Rabbi Talia Avnon-Benveniste, Director, Israel Rabbinical Program, HUC-JIR/Jerusalem
Rabbi Naamah Kelman, Dean, Taube Family Campus, HUC-JIR/Jerusalem
Just like spring’s budding has been present in the background as we stay at home, distant from the glories of the season, so too Israel’s national holidays. Our mini-cycle of Holocaust Remembrance Day, followed a week or so later with Memorial Day and Independence Day, is one of the most powerful ten days in the Israeli Jewish holiday cycle.
For decades, these ten days kept a distinctive state and civic character. Over time, and particularly in the liberal Jewish communities, or what is called here the Israeli Jewish Renaissance, these modern “Days of Awe” are searching for more spiritual and even religious meaning and custom.
Our Israeli Reform Movement has dedicated the Shabbat between Holocaust Remembrance Day and Memorial and Independence Days as Shabbat Tekuma, the Shabbat of our “re-establishment” our “getting up.” Our Reform Siddur added a special kiddush and special readings for tefillah, all of which are wonderful attempts to wed the ancient and the new. In lieu of Messianic meaning, we search for actual inspirational Hebrew poetry and prayer to build the society we hoped for all those years.
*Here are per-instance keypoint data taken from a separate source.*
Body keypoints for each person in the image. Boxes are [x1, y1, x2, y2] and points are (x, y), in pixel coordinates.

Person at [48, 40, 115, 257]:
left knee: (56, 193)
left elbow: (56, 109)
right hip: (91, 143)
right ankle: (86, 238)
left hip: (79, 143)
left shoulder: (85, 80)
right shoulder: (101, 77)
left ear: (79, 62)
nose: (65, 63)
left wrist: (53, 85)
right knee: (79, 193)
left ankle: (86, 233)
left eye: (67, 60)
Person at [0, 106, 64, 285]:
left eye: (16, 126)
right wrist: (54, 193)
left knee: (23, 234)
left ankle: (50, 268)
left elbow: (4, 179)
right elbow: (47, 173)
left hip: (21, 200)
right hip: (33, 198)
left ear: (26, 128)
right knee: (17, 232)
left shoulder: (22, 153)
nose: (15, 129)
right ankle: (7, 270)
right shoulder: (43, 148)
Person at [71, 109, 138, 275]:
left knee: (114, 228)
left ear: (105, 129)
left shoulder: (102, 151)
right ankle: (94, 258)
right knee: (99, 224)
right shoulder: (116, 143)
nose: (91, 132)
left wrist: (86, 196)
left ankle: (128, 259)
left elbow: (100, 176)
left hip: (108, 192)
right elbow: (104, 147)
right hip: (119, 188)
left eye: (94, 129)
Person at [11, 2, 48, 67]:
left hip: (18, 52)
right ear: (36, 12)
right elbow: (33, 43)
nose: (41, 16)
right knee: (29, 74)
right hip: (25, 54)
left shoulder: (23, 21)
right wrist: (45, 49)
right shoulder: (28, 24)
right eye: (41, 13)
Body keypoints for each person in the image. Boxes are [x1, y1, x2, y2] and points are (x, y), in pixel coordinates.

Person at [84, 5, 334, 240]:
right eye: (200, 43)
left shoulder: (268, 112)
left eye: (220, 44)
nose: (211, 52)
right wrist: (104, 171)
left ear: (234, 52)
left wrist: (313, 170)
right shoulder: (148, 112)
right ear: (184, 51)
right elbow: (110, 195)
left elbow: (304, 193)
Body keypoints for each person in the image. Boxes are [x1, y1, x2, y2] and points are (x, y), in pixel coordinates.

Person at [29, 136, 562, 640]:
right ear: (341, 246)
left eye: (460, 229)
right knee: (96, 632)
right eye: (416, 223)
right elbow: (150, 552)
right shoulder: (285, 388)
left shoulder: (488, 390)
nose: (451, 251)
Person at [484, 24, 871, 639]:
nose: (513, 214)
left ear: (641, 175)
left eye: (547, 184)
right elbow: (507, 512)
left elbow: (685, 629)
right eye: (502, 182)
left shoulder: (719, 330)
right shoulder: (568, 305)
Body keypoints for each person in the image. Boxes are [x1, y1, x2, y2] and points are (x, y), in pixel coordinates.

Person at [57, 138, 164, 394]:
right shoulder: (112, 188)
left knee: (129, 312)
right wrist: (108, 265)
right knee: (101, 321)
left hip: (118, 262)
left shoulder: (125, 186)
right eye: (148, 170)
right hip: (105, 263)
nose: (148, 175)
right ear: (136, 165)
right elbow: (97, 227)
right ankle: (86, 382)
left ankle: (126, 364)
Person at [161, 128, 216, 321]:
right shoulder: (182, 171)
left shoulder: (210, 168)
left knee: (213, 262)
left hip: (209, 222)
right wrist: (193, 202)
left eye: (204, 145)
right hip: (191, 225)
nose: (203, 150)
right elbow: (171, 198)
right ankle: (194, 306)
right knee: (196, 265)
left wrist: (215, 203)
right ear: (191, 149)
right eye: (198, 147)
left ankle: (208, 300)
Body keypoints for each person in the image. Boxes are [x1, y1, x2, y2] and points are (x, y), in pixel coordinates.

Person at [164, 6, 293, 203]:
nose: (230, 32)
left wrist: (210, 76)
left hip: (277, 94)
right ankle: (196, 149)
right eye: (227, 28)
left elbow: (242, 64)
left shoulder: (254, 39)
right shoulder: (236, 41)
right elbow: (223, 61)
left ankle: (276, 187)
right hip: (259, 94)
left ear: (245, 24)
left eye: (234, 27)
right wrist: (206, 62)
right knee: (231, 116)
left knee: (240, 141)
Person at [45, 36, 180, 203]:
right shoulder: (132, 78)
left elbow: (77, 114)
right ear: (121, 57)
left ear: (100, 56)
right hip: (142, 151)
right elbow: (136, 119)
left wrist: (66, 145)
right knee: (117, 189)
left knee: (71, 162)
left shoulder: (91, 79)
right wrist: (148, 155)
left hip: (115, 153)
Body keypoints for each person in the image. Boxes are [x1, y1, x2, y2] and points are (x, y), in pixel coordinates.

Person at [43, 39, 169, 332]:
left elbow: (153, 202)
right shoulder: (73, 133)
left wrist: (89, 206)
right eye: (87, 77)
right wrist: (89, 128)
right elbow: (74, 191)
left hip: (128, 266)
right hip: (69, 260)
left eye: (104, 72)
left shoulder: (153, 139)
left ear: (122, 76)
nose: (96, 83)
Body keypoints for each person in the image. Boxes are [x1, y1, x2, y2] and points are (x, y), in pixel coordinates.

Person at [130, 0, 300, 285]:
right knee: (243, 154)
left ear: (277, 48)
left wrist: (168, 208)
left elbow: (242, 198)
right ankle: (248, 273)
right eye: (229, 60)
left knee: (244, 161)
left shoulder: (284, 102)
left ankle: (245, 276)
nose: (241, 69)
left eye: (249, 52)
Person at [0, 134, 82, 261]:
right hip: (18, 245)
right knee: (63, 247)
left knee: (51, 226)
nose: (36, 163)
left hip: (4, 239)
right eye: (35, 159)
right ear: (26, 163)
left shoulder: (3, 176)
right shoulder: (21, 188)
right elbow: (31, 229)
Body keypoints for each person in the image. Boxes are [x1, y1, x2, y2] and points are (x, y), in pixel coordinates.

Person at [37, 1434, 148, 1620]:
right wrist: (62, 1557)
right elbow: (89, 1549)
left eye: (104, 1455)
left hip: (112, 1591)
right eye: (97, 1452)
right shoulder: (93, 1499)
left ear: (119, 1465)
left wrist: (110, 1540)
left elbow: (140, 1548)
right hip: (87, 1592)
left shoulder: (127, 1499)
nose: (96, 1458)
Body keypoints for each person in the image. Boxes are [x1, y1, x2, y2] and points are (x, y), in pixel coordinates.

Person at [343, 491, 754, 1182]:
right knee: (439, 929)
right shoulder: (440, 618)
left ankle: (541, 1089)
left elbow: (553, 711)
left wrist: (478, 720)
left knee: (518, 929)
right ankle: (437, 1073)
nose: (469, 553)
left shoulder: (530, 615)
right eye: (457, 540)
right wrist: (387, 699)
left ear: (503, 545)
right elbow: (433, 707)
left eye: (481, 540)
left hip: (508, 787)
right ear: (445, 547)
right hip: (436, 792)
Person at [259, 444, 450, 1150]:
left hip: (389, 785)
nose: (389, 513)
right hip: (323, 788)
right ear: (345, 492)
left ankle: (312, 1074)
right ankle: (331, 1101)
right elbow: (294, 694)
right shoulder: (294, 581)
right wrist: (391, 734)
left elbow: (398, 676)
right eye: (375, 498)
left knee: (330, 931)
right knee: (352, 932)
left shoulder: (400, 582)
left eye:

This Monday night, we gather to mourn and grieve as families, communities, and as a country. We offer our deepest sympathies to members of our extended HUC-JIR family, whose loved ones fell in battle and were victims of terror. We remember each one, each life a blessing.
Decades ago, the veteran Congregation Mevakshai Derech created a ceremony for moving from Memorial Day to Independence Day. Some fifteen years ago, that idea was transformed into a Havdallah Service, in which we transition from mourning to celebration – or out of our terrible loss we recognize the gains.
First created by our Israeli rabbinical graduate Esteban Gottfried with his partners at Kehillah “Beit Tefillah Israeli,” this old/new ceremony has inspired many Israeli congregations and congregations worldwide to adopt this Havdallah service. It even includes the chanting of Israel’s Declaration of Independence in Haftarah cantillation! This Tuesday night, you can watch it on their livestream, or follow our Israeli Movement for Progressive Judaism’s livestream version as well.
Last week, the lone emcee stood on the hilltop at Yad Vashem, the site of our National Holocaust Museum and Education Center, to lead a multi-screen ceremony. This week, most Israelis will watch the official yearly televised ceremony on Mt. Herzl, when the country also transitions from loss to triumph, symbolized in dance, inspirational speeches, flag waving, and more.
A special highlight is when 12 people, like the 12 tribes, will light the 12 torches representing the great stories of our country. We already know they will include musician Idan Reicher along with an Arab Israeli nurse fighting COVID-19, and many more who will symbolize our worldwide connections.
Yes, it is sentimental, and we allow ourselves to forget, for a moment, that there is so much to fix here in Israel. Every year, just on Yom Ha’azmaut, we celebrate with a full heart, gaining the strength to keep building and fixing. There is an alternative ceremony to Har Herzl that, year after year, recognizes those fighting for peace, social justice, and just solutions for the conflict, and more equity. Some of our HUC students will be there as well, keeping their distance from each other, but making their voices heard too.